Впрочем, Востоку, быть может, еще суждено сыграть в скором времени заметную роль на Западе как для империй, так и для литератур. Достопамятная греческая война уже заставила все народы повернуться в эту сторону; кажется, что вот-вот рухнет равновесие Европы; европейское status quo, [71] уже подгнившее и готовое рассыпаться, трещит со стороны Константинополя. Весь континент клонится к Востоку. Мы станем свидетелями великих событий. Быть может, старое азиатское варварство вовсе не лишено великих людей, как хотелось бы думать нашей цивилизации. Следует вспомнить, что именно оно породило единственного колосса, которого наш век мог бы противопоставить Бонапарту, если кто-нибудь вообще может быть ему под пару, — этого гениального человека, правда турка и татарина, этого Али-Пашу, который так же относится к Наполеону, как тигр ко льву, как коршун к орлу.
71
существующее положение (лат.).
ИЗ «ДНЕВНИКА РЕВОЛЮЦИОНЕРА 1830 ГОДА»
Мысли и взгляды
После июля 1830 нам нужна республика по сути, монархия по названию.
Если рассматривать все события только с точки зрения политической, можно сказать, что июльская революция заставила нас сразу же перейти от конституционализма к республиканизму. Отныне английская система политического управления стала непригодной во Франции; вигам пришлось бы теперь заседать на крайней правой нашей палаты депутатов. Так же как и все остальное, оппозиция переменила здесь место. До 30 июля она была в Англии, сегодня она в Америке.
Общество лишь тогда хорошо управляемо и на деле и в законах, когда обе эти силы — разум и власть — совпадают. Если на вершине общества есть пока только один просвещенный человек, пусть он правит; у теократий есть и своя логика и своя красота. Как только просвещение становится уделом нескольких людей, пусть правят они; тогда закономерно аристократическое правление. Когда же невежество исчезнет, наконец, отовсюду и просвещенными станут все, тогда пусть все правят всем. Народ созрел для республики; пусть будет у него республика.
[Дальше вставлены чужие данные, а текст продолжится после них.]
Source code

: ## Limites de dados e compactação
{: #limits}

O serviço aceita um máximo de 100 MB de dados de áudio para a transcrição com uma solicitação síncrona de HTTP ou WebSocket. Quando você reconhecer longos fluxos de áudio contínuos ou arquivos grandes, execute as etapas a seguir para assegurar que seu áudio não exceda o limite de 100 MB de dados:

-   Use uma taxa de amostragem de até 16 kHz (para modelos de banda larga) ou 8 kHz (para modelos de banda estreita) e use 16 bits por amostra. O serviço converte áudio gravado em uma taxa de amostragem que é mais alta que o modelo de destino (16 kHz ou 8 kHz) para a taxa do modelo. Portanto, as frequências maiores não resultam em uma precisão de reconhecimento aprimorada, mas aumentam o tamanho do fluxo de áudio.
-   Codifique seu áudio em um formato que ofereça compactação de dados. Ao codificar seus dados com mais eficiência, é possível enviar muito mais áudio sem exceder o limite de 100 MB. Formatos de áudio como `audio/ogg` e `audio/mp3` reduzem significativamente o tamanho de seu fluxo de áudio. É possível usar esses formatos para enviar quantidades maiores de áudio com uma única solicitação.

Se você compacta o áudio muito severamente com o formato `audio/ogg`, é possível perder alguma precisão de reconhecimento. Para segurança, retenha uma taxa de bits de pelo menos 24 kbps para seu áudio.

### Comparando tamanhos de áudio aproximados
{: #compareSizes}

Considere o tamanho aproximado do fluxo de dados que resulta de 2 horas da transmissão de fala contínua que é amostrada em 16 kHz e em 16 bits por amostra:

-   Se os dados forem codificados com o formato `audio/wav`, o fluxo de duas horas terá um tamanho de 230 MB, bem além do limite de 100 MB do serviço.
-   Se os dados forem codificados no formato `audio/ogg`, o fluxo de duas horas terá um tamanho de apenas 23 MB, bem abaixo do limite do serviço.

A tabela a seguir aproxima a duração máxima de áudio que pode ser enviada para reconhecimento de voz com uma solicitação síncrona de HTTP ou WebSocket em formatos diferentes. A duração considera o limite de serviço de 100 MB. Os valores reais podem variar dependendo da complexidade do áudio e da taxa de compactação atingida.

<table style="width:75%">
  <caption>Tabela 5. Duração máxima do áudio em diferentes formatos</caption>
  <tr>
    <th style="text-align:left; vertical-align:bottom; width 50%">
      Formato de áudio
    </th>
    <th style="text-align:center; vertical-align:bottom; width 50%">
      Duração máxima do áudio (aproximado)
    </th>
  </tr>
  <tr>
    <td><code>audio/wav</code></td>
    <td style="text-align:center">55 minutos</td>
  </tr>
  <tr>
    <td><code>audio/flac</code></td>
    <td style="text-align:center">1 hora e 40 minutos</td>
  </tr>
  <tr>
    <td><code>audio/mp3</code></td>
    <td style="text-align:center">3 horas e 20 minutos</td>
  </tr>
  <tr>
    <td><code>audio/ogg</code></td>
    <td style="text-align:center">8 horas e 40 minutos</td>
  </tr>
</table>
Все то, что мы видим сейчас, — это заря. В этой картине занимающегося утра есть всё, даже петух.
Судьба, которую древние считали слепой, ясно видит и здраво судит. События истории следуют одно за другим, сменяются и вытекают одно из другого с пугающей логикой. Рассматривая их как бы на расстоянии, мы можем постичь их во всей свойственной им суровости и мощи, и перед этими величественными силлогизмами судьбы разум человека начинает понимать, насколько ничтожна его мерка.
При таком порядке вещей, когда социальное неравенство находится в противоречии с неравенством естественным, не может быть ничего другого, кроме неестественности, искусственности и неискренности.
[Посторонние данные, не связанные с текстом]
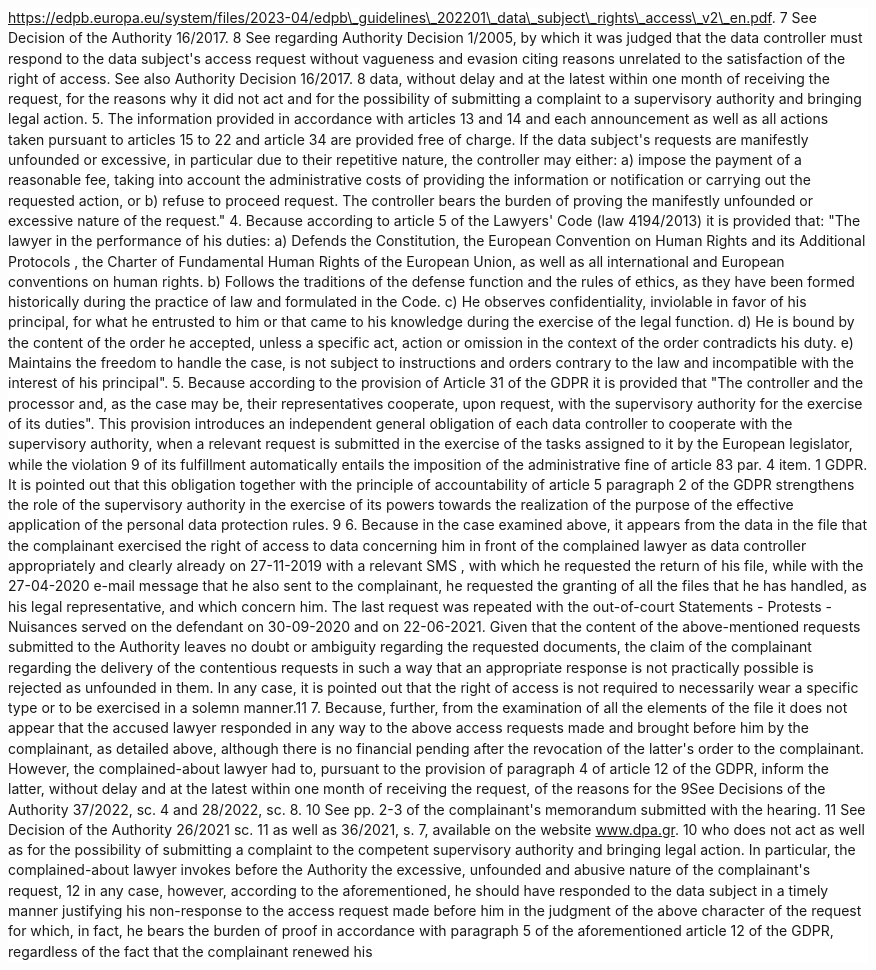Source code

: https://edpb.europa.eu/system/files/2023-04/edpb\_guidelines\_202201\_data\_subject\_rights\_access\_v2\_en.pdf. 7 See Decision of the Authority 16/2017. 8 See regarding Authority Decision 1/2005, by which it was judged that the data controller must respond to the data subject's access request without vagueness and evasion citing reasons unrelated to the satisfaction of the right of access. See also Authority Decision 16/2017. 8 data, without delay and at the latest within one month of receiving the request, for the reasons why it did not act and for the possibility of submitting a complaint to a supervisory authority and bringing legal action. 5. The information provided in accordance with articles 13 and 14 and each announcement as well as all actions taken pursuant to articles 15 to 22 and article 34 are provided free of charge. If the data subject's requests are manifestly unfounded or excessive, in particular due to their repetitive nature, the controller may either: a) impose the payment of a reasonable fee, taking into account the administrative costs of providing the information or notification or carrying out the requested action, or b) refuse to proceed request. The controller bears the burden of proving the manifestly unfounded or excessive nature of the request."  4. Because according to article 5 of the Lawyers' Code (law 4194/2013) it is provided that: "The lawyer in the performance of his duties: a) Defends the Constitution, the European Convention on Human Rights and its Additional Protocols , the Charter of Fundamental Human Rights of the European Union, as well as all international and European conventions on human rights. b) Follows the traditions of the defense function and the rules of ethics, as they have been formed historically during the practice of law and formulated in the Code. c) He observes confidentiality, inviolable in favor of his principal, for what he entrusted to him or that came to his knowledge during the exercise of the legal function. d) He is bound by the content of the order he accepted, unless a specific act, action or omission in the context of the order contradicts his duty. e) Maintains the freedom to handle the case, is not subject to instructions and orders contrary to the law and incompatible with the interest of his principal". 5. Because according to the provision of Article 31 of the GDPR it is provided that "The controller and the processor and, as the case may be, their representatives cooperate, upon request, with the supervisory authority for the exercise of its duties". This provision introduces an independent general obligation of each data controller to cooperate with the supervisory authority, when a relevant request is submitted in the exercise of the tasks assigned to it by the European legislator, while the violation 9 of its fulfillment automatically entails the imposition of the administrative fine of article 83 par. 4 item. 1 GDPR. It is pointed out that this obligation together with the principle of accountability of article 5 paragraph 2 of the GDPR strengthens the role of the supervisory authority in the exercise of its powers towards the realization of the purpose of the effective application of the personal data protection rules. 9 6. Because in the case examined above, it appears from the data in the file that the complainant exercised the right of access to data concerning him in front of the complained lawyer as data controller appropriately and clearly already on 27-11-2019 with a relevant SMS , with which he requested the return of his file, while with the 27-04-2020 e-mail message that he also sent to the complainant, he requested the granting of all the files that he has handled, as his legal representative, and which concern him. The last request was repeated with the out-of-court Statements - Protests - Nuisances served on the defendant on 30-09-2020 and on 22-06-2021. Given that the content of the above-mentioned requests submitted to the Authority leaves no doubt or ambiguity regarding the requested documents, the claim of the complainant regarding the delivery of the contentious requests in such a way that an appropriate response is not practically possible is rejected as unfounded in them. In any case, it is pointed out that the right of access is not required to necessarily wear a specific type or to be exercised in a solemn manner.11 7. Because, further, from the examination of all the elements of the file it does not appear that the accused lawyer responded in any way to the above access requests made and brought before him by the complainant, as detailed above, although there is no financial pending after the revocation of the latter's order to the complainant. However, the complained-about lawyer had to, pursuant to the provision of paragraph 4 of article 12 of the GDPR, inform the latter, without delay and at the latest within one month of receiving the request, of the reasons for the 9See Decisions of the Authority 37/2022, sc. 4 and 28/2022, sc. 8. 10 See pp. 2-3 of the complainant's memorandum submitted with the hearing. 11 See Decision of the Authority 26/2021 sc. 11 as well as 36/2021, s. 7, available on the website www.dpa.gr. 10 who does not act as well as for the possibility of submitting a complaint to the competent supervisory authority and bringing legal action. In particular, the complained-about lawyer invokes before the Authority the excessive, unfounded and abusive nature of the complainant's request, 12 in any case, however, according to the aforementioned, he should have responded to the data subject in a timely manner justifying his non-response to the access request made before him in the judgment of the above character of the request for which, in fact, he bears the burden of proof in accordance with paragraph 5 of the aforementioned article 12 of the GDPR, regardless of the fact that the complainant renewed his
Идеальное равновесие общества вытекает из непосредственного совпадения этих двух неравенств.
Короли царствуют сегодня, народу принадлежит завтра.
Раздающие должности! Захватывающие должности! Выпрашивающие должности! Охраняющие должности! Тошно смотреть на всех этих людей, которые надевают трехцветную кокарду на свой печной горшок.